Remember, if someone says you’ve hurt them or someone else, they are opening up and ‘calling you in’ to a conversation for change. Often, this takes courage, and they may feel anxious reaching out to you. How you respond can either make the situation explode into a bigger drama or can heal the hurt in a meaningful way.

Learn from the experience

Being called out may be an opportunity to learn and grow. For example, if an online joke about someone went wrong and that blew up into a bigger problem, you would know to do things differently in future. Remember:

  • the line between joking about someone and being mean isn’t always clear online
  • different people have had different experiences that make them react in different ways and feel hurt by different things to you
  • it’s a good idea to think carefully about how a comment or image might be interpreted before you hit send or share – you could even check with the person first to make sure they’re OK with it 
  • it's important to listen to someone if they say your words or actions were harmful to them
  • deleting the content and apologising can stop the situation becoming worse.

Ask for help

It can be confronting and upsetting to be called a bully, especially if you didn’t mean to hurt someone. Reaching out and talking to a friend, family member or someone else you trust can make it easier to decide what to do and deal with the impact. You could also contact Kids Helpline (for 5 to 25 year-olds) or another confidential counselling or support service – they have people who are ready to listen and help.

Something has happened

Resist saying, ‘No I’m not! I was only joking!’ Rather than jumping to defend your actions, be curious about why they might have said that.

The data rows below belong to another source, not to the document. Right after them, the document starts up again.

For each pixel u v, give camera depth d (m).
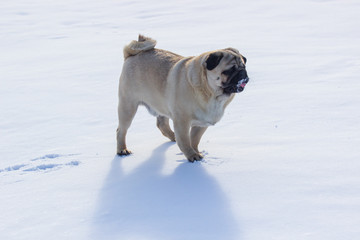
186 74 6.14
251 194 4.98
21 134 8.27
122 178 5.86
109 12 27.05
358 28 17.53
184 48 15.35
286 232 4.12
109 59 14.80
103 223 4.63
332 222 4.21
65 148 7.38
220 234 4.19
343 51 13.53
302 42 15.61
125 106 7.08
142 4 29.58
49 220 4.79
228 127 7.75
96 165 6.45
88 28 22.09
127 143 7.56
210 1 28.61
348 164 5.54
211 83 5.95
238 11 24.36
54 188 5.67
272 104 8.86
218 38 17.09
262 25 19.77
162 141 7.53
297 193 4.88
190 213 4.68
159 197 5.16
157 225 4.48
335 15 20.98
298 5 24.88
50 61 15.21
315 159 5.79
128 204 5.04
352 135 6.68
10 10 28.69
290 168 5.57
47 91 11.37
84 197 5.32
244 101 9.24
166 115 6.81
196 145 6.65
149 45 7.15
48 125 8.76
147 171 6.04
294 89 9.84
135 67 6.98
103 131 8.27
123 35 19.66
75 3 31.67
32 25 23.44
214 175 5.62
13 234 4.54
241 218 4.46
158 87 6.64
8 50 17.83
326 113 7.94
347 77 10.50
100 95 10.82
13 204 5.27
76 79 12.45
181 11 25.73
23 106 10.16
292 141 6.64
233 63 5.77
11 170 6.52
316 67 11.76
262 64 12.58
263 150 6.36
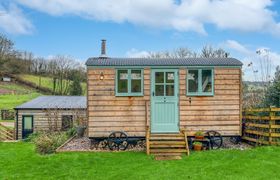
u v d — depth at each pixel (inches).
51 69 2709.2
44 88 2472.9
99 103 533.3
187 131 530.3
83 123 898.1
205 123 532.1
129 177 350.0
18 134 1007.6
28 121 1011.3
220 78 534.9
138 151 495.5
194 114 532.7
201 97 533.6
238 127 532.7
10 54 2650.1
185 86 533.3
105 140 533.0
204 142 506.9
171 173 358.6
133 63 534.3
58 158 457.4
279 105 529.0
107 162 425.1
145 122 530.6
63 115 983.0
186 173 355.9
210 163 396.2
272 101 545.0
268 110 468.8
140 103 533.6
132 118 533.0
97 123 531.8
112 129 531.8
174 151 471.5
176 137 515.2
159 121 532.7
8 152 548.7
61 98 1150.3
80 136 701.9
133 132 531.8
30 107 1008.9
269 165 369.4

Listen to how your words and actions made them feel. How they feel might be different from how you would feel in the same situation.

Delete the harmful content. Delete what you posted or shared about the other person, so others don’t see it or spread it. 

Apologise for what you said or did. Saying sorry shows you understand how the other person feels. Remember that if you have done or said something mean, it doesn’t make you a bad person. The important thing is to try not to make the same mistake again.

Learn from the experience. Remember to think first about the possible impact of what you say and do online and in person.

Ask for help. Talking with someone you trust about what happened can make things easier.